Menpan RB, Abdullah Azwar Anas
Jakarta, Indonesiainfo.id - Kementerian Pendayagunaan Aparatur Negara dan Reformasi Birokrasi (PAN-RB) menyatakan, pihaknya sedang mencari jalan tengah agar tidak terjadi pemutusan hubungan kerja (PHK) massal terhadap tenaga honorer yang bekerja di pemerintahan, terutama pemerintah daerah, pada November 2023.
Hal tersebut disampaikan Menteri PAN-RB Abdullah Azwar Anas usai berziarah Makam Bung Karno di Kelurahan Bendogerit, Kota Blitar, Senin (17/7/2023) malam.
“Kita carikan solusi permanen dalam Undang-Undang ASN. Memang ada arahan dari Bapak Presiden supaya ini dicari jalan tengah,” ujar Anas dalam keterangannya, dikutip dari Kompas pada Selasa (18/7/23).
Jalan tengah itu, kata Anas, adalah penyelesaian yang tidak berakibat pada terjadinya pemberhentian massal atas jutaan tenaga honorer tersebut.
Solusi bagi 2,3 juta tenaga honorer tersebut, lanjut Anas, akan dituangkan di Undang-Undang Aparatur Sipil Negara (UU ASN).
Pada saat yang sama, solusi itu juga tidak boleh membuat pembengkakan pada anggaran pemerintah.

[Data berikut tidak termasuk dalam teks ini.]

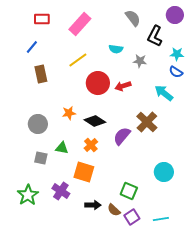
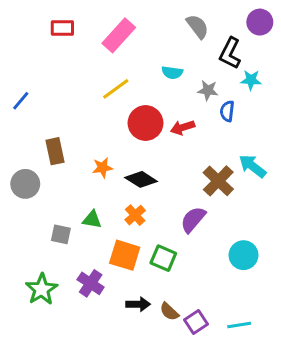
blue line: (32, 47) -> (21, 101), moved
cyan star: (177, 54) -> (251, 80), moved
blue semicircle: (176, 72) -> (227, 111), moved, turned 64
brown rectangle: (41, 74) -> (55, 151), moved
cyan arrow: (164, 93) -> (252, 166), moved
gray circle: (38, 124) -> (25, 184), moved
purple semicircle: (122, 136) -> (193, 220), moved
green square: (129, 191) -> (163, 258), moved

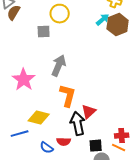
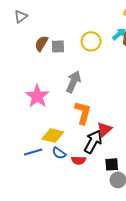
brown semicircle: (14, 13) -> (41, 43), moved
yellow circle: (60, 14) -> (91, 41), moved
black arrow: (78, 124) -> (93, 142), turned 40
blue semicircle: (47, 148) -> (59, 153), moved

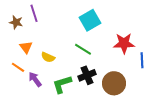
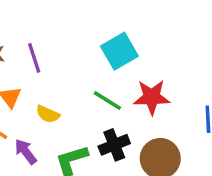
purple line: (34, 13) -> (34, 58), moved
red star: (124, 43) -> (152, 97), moved

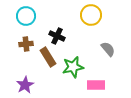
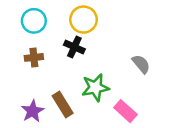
yellow circle: (91, 15) -> (84, 20), moved
brown rectangle: (48, 57) -> (63, 105), moved
pink rectangle: (96, 85) -> (125, 111), turned 42

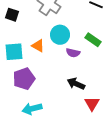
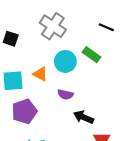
green rectangle: (93, 40) -> (92, 55), moved
purple semicircle: (73, 53) -> (65, 94), moved

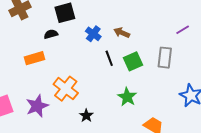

Pembengkakan anggaran yang dimaksud, ujarnya, terjadi jika semua tenaga honorer harus ditetapkan sebagai ASN secara langsung.
“Kita sedang memberesi Undang-undang ASN. Mudah-mudahan Agustus ini sudah selesai sehingga bisa menjadi exit bagi penyelesaian 2,3 juta tenaga honorer,” tegasnya.
Meski enggan menyebutkan secara rinci opsi-opsi penyelesaian bagi tenaga honorer, Anas mengindikasikan opsi Pegawai Pemerintah dengan Perjanjian Kerja (PPPK) paruh waktu pada UU ASN bagi tenaga penyapu jalan dan tempat-tempat publik lainnya.
“Kan nyapunya pagi sama sore, masa harus di kantor dari pagi sampai sore. Kan cukup pagi sama sore saja ke kantor, misalnya. Gajinya tetap. Iya kan. Kalau pagi sampai sore kan misalnya Rp 600.000 (per bulan) kan tidak cukup. Tapi kalau cuma pagi dan sore, dia kan bisa cari tambahan di tempat lain,” terangnya.